When the filmmakers were shooting the interrogation scene, in the building next door they came across a German Sheppard guarding the building aggressively. Thinking this dog would be a perfect addition to the search party at the beginning of the film, they cast the dog "Zelda" to appear, but when it arrived, it was so happy to be outside that it did not bark or look menacing at all. The filmmakers opted to only show Zelda for a brief moment in the scene, and recorded audio of it barking while it was back guarding its territory.
Fake murder photos were taken months before principal photography. One of the photo shoots happened in during Easter Sunday in a park, where locals thought it was some ritual, others thought they stumbled on a real crime scene until the filmmakers assured the "victim" was alive and speaking.
Almost no ADR was used, only a few words were rerecorded - the filmmakers proffered the performance of the actors from the location much more and opted to clean up the audio as best as they could.

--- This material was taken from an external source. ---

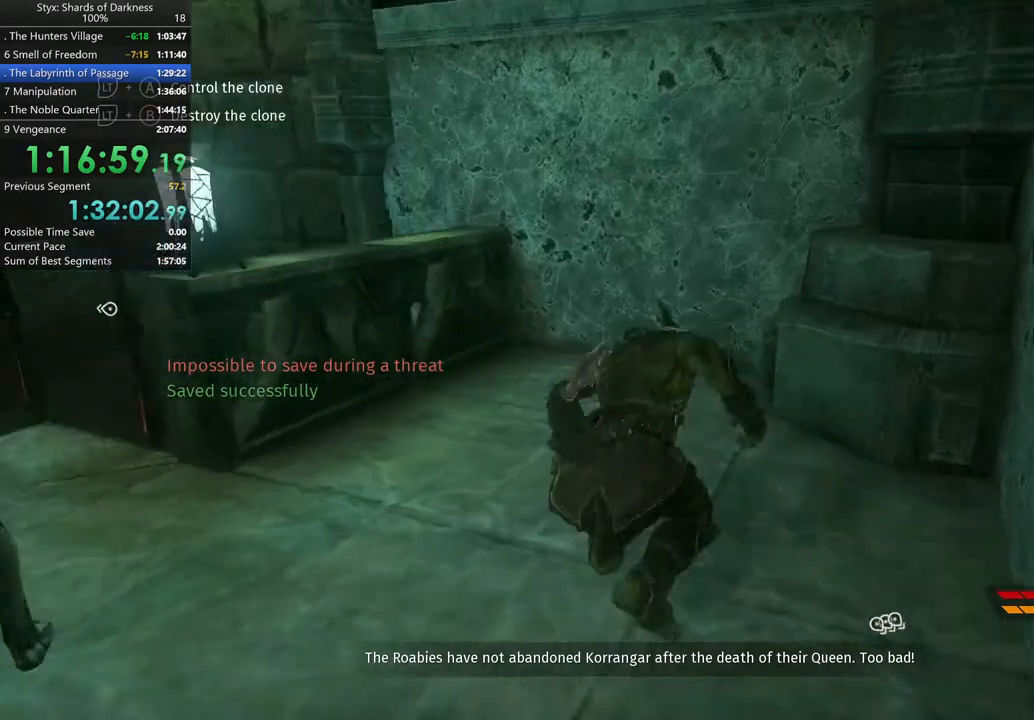
{"buttons": ["L1"], "left_stick": "center", "right_stick": "up-left", "button_events": [[333, "L1", "down"]]}
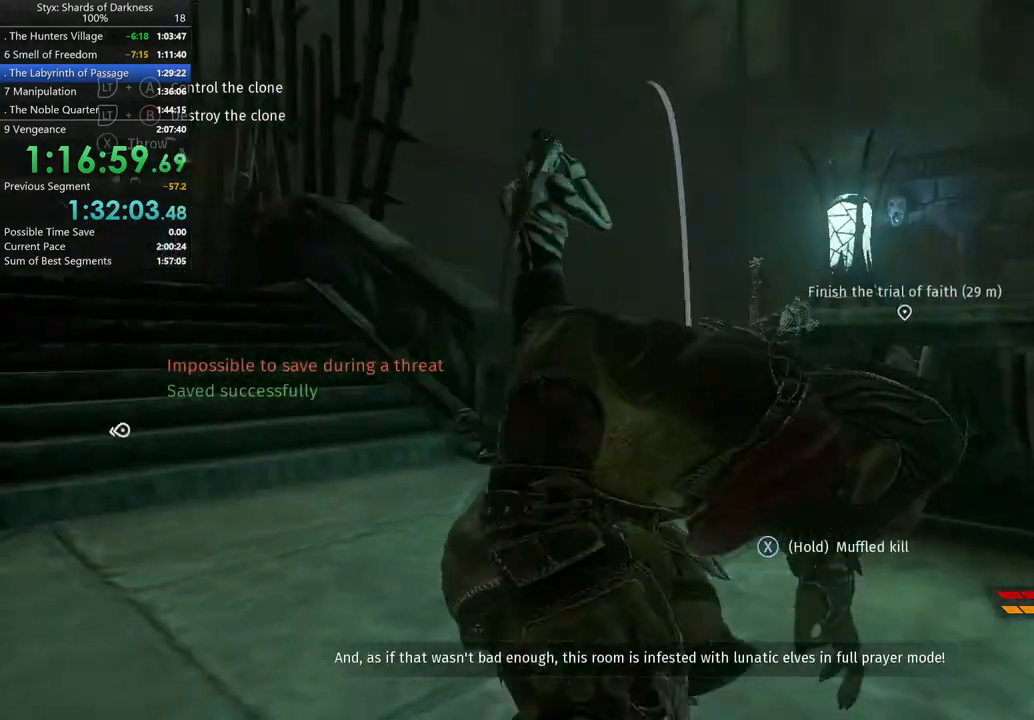
{"buttons": ["L1"], "left_stick": "right", "right_stick": "left", "button_events": []}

The dominoes were real, it took 3 days to set up because the first two days they fell over before they were filmed. Other than the scale of the setup, part of the issue was that the dominoes were wooden and made unevenly making them easy to topple. The production wanted a professional domino builder but it was out of the budget, however, the director learned they leave gaps to protect sections as they build it.
The line "remember when Winston took us under his wing? What he taught us day one?... You get a list of suspects and you go knocking on doors, and the one that asks for their lawyer right away you know they did it" - was a line that a real cop told the filmmaker, which he noted and wrote down for future use.